I'll pass the problem on to the clients and see what their suggestions are - only two or three (so far) are affected. Either they will have thought of something already and not told me, or will not have given it a moment's thought...

Alison

Jay

I hope you find a solution that’ll give you the least amount of admin to do on your end!

ap8

Just a sanity check... it sounds like the only really safe option is to encrypt the whole system and unencrypt on boot, so nothing can start synchronising until after the unencryption has completed.

Boca

If I understand your need... it sounds like I am doing the same thing without any issues.

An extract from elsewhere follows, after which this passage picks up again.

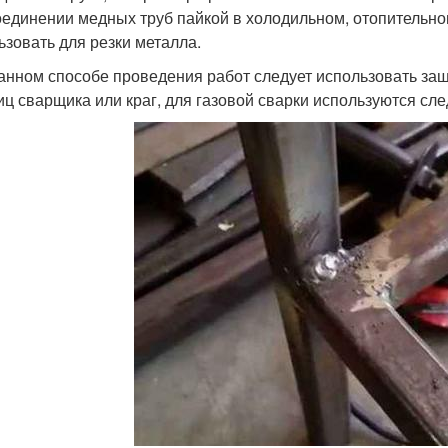
оединении медных труб пайкой в холодильном, отопительно
ьзовать для резки металла.
анном способе проведения работ следует использовать защ
иц сварщика или краг, для газовой сварки используются с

I have a Veracrypt vault which looks like a single file ( eg A) to Dropbox but, when unencrypted, it mounts a new drive letter which can contain files B,C,D etc.

When I make changes to B,C, D then close the vault, this causes a change to A which prompts Dropbox to sync it.

I can access fille A ( and un-encrypt/encrypt) it from several locations.. using the same password.

Hope this helps.

Dave_Rasch

In TruCrypt and VeraCrypt you can set up the container without a password but with one or more key files.

I have my user able to run the veracrypt command via sudo without a password, then I have my key file(s) on a USB drive, and then use this command line in linux to mount automatically.

sudo veracrypt -t -k "<where the usb drive mounts>/<keyfile>" -p "" --non-interactive --pim=0 --fs-options=owner --protect-hidden=no /<dir>/<encrypted container> /<mnt point>/Dropbox

Put the USB drive in and run the mount script that I have; mounts it and starts dropbox

To remove I run a umount script; stops dropbox and unmounts the container

So far I have had no luck geting it all working the way I like with udev ... but that will come along.